Article V ping!
If it is worse than a solemn mockery to require Justices to take an oath to uphold the Constitution and then make them turn a blind eye to the Constitution and only see statutes then what is it to require others in other departments to take such an oath and then make them turn a blind eye to the Constitution and only see the opinions of the Court?
A Convention of States would be a great way to add congressional term limits, line item veto, and a better presidential removal process to the Constitution. In place of the cumbersome, ineffective impeachment process, a resolution passed by 2/3 of the state legislatures should be enough to oust a president who’s corrupt, incompetent, treasonous, or came to power via voter fraud.
Excellent review of how we got here...
However, with so many states under the control of Soros-funded AGs and other politicians, Article V can be a trap as well...
Can Article V “remove” the communist-inspired amendments?
Or, maybe, create amendments that effectively bypass the bad amendments?
Standing by.
"Congress is not empowered to tax for those purposes which are within the exclusive province of the States." —Justice John Marshall, Gibbons v. Ogden, 1824.
"From the accepted doctrine that the United States is a government of delegated powers, it follows that those not expressly granted, or reasonably to be implied from such as are conferred, are reserved to the states, or to the people. To forestall any suggestion to the contrary, the Tenth Amendment was adopted. The same proposition, otherwise stated, is that powers not granted are prohibited [emphasis added]." —United States v. Butler, 1936.
Yes, state taxes will inevitably go up. But “through the ceiling,” constitutionally indefensible Brandon Administration taxing and spending, such federal domestic policy prohibited according to the Gibbons v. Ogden excerpt above, should drop like a rock.
And even though state taxes go up, it's easier to get rid of tax-hungry elected state representatives than it is to get rid of tax-hungry elected federal representatives imo.
Patriots first need to get their Constitution-impaired, career state lawmakers up to speed with the following constitutional reality. State lawmakers should never have let the so-called “federal” funding that they brag about winning every year to get themselves reelected, leave their respective states in the first place. This is because most "federal" funding is arguably stolen state revenues, such revenues stolen by means of unconstitutional federal taxes, taxes that the very corrupt, post-17th Amendment ratification Congress cannot reasonably justify under its constitutional Article I, Section 8-limited powers.
Again, the excerpt from the Gibbons v. Ogden opinion.
"Congress is not empowered to tax for those purposes which are within the exclusive province of the States." —Justice John Marshall, Gibbons v. Ogden, 1824.
In fact, the congressional record shows that Rep. John Bingham, the main author of 14th Amendment, had clarified that the Founding States had intended for the states, not the feds, to be trusted with the care of the people.
”Simply this, that the care of the property, the liberty, and the life of the citizen, under the solemn sanction of an oath imposed by your Constitution, is in the States and not in the federal government [emphases added]. I have sought to effect no change in that respect in the Constitution of the country.” —John Bingham, Congressional.

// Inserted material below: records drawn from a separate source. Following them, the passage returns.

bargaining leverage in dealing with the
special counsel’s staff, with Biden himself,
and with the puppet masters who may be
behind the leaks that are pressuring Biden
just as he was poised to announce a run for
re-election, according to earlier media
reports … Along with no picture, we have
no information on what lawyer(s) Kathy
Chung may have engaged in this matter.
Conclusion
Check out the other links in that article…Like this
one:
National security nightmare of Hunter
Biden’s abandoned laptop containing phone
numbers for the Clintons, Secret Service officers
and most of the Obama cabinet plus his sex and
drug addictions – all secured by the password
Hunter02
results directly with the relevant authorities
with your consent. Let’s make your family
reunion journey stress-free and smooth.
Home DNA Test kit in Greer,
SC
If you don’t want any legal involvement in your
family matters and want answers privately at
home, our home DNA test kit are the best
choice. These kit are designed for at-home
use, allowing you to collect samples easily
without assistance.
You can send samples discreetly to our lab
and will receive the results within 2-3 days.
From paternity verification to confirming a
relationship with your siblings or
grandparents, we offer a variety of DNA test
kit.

Globe. 1866, page 1292 (see top half of third column)
Justice Louis Brandeis later seemingly reflected on Bingham's words by introducing his "laboratories of democracy" metaphor. Brandeis's metaphor indicates that it's ultimately up to the legal majority citizen / taxpaying voters of a given state to decide what kind of state social spending programs (my words) they want.
"[...] a single courageous State may, if its citizens choose, serve as a laboratory; and try novel social and economic experiments without risk to the rest of the country." —Justice Louis Brandeis, Laboratories of Democracy.
Noting that state infrastructure, for example, is a state power issue imo, the states will continue to struggle with maintaining infrastructure until the states wise up and repeal 16&17A, thus eliminating the unconstitutional “middleman,” the unconstitutionally big federal government, from "helping" the states to manage their revenues imo. (Unaccountable “federal” funding despite constitutional requirements to publish receipts.)
"Article I, Section 9, Clause 7: No Money shall be drawn from the Treasury, but in Consequence of Appropriations made by Law; and a regular Statement and Account of the Receipts and Expenditures of all public Money shall be published from time to time [emphasis added]."
Corrections, insights welcome.
While they’re at it, a COS needs to deep-six the idea that an unelected agency (e.g., the EPA) can enact regulations that have virtually the authority of law. The Constitution nowhere grants Congress the authority to delegate the legislative power to bureaucrats who never answer to the people in an election.
Can anyone think of a single example where the right has legislated from the courts?